Learn to use the semicolon. Master it. And then never use it again.—Verlyn Klinkenborg, in a lecture to MFA students at Goucher College
Kurt Vonnegut also hated the semicolon. Virginia Woolf was at the other end of the scale, of course, but when reading her I really want to replace some semicolons with colons or even dashes. (The Great Gatsby uses both semicolons and dashes beautifully; I’m not sure if it employs a colon.)
Years ago, after leaving newspapers, where semicolons are semiprecious, I went ape with their use, I suppose because semicolons seem fully literary. But I had one problem: I hated how the semicolon looked: to me, it was ugly as sin. I’ve mostly outgrown that aesthetic qualm, but I often go back and edit semicolons out of work where I threw them in in the heat of battle. I can see my logic—that this went with that—but in the end, overall flow and appearance might prevail.
I have one strong reservation remaining: the use of semicolons in quotes—especially in talk by tough guys. I first saw this in a story in The Washington Post, by a Pulitzer winner no less. I was sure how he felt: using it meant a lot to him, and he watched that semicolon like a hawk as it moved through the fumble-fingered copy desk.
But it made me ill. Tough guys don’t eat quiche and they don’t use semicolons!

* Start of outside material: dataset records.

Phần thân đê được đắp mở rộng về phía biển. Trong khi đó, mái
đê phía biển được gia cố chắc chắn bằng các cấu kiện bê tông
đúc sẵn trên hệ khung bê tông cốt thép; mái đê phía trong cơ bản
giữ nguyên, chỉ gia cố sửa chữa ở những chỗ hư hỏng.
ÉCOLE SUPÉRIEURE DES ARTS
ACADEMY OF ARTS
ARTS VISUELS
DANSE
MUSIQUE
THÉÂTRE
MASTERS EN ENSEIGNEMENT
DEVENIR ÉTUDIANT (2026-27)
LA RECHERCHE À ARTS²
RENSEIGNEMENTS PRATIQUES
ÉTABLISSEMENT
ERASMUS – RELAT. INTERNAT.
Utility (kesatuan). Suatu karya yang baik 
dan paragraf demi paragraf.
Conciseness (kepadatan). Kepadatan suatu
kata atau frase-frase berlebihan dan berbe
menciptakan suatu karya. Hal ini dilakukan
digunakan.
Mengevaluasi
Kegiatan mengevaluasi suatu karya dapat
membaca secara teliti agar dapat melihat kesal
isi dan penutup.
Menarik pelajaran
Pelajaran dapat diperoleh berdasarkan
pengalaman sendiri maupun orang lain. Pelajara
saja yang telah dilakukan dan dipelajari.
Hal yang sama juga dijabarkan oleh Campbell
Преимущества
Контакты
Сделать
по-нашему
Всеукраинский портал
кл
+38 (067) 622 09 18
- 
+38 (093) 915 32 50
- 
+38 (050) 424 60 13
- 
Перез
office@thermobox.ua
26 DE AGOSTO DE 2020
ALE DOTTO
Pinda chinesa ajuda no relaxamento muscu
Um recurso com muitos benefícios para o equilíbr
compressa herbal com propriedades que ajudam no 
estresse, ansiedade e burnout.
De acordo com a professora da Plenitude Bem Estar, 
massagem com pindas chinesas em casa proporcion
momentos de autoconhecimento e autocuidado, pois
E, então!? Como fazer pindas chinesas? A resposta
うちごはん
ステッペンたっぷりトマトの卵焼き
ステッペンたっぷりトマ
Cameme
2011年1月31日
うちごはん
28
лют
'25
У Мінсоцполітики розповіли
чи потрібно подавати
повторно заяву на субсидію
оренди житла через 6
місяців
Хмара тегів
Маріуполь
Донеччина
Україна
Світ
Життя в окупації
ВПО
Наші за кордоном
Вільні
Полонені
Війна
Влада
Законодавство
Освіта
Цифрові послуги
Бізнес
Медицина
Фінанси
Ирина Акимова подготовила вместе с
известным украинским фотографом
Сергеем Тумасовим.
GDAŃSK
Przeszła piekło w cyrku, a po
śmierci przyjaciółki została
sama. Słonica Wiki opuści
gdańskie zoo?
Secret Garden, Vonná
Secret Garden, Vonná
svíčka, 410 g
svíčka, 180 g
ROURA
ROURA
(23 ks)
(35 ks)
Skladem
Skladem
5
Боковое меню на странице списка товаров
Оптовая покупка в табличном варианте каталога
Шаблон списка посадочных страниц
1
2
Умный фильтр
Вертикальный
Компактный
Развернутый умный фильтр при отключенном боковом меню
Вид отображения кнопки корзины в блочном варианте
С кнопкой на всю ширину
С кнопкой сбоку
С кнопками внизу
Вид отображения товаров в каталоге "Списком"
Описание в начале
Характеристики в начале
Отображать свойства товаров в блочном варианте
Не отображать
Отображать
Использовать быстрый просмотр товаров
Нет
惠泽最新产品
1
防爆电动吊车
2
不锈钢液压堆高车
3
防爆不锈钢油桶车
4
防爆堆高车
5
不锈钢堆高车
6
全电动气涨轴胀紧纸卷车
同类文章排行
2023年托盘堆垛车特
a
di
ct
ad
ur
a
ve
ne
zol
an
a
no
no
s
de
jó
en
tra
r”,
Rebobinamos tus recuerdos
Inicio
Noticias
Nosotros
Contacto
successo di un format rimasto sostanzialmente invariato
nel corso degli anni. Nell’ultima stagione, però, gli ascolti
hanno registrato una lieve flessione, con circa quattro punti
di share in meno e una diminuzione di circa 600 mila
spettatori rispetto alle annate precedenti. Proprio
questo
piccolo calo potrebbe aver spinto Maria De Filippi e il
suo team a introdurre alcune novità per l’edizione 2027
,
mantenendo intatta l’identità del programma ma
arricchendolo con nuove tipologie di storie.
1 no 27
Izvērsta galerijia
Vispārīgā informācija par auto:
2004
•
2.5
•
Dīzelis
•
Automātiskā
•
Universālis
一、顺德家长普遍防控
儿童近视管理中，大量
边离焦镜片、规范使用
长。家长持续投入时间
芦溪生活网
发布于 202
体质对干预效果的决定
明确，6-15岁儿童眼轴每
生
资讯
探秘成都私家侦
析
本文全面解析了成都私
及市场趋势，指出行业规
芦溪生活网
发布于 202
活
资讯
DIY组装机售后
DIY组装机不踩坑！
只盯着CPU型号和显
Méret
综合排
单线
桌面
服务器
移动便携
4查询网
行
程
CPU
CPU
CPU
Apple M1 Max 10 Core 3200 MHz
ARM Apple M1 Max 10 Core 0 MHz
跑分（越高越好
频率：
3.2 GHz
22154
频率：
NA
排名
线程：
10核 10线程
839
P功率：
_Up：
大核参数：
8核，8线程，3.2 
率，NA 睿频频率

Now here’s another, which appeared last week in my hometown paper, The Columbus Dispatch, in a story about a man gunned down during an argument outside a biker bar. The reporter went to interview some guys hanging out who saw the shooting:
“They need to bring Old Thunderbolt back,” an older man said, referring to the electric chair. “These people think they’re gangsters. Ain’t no gangsters; they’re all in the cemetery, rearing up daisies.”
To me, the semicolon ruins his punchy speech and violates his rights as a red-blooded American biker. But maybe that’s just me.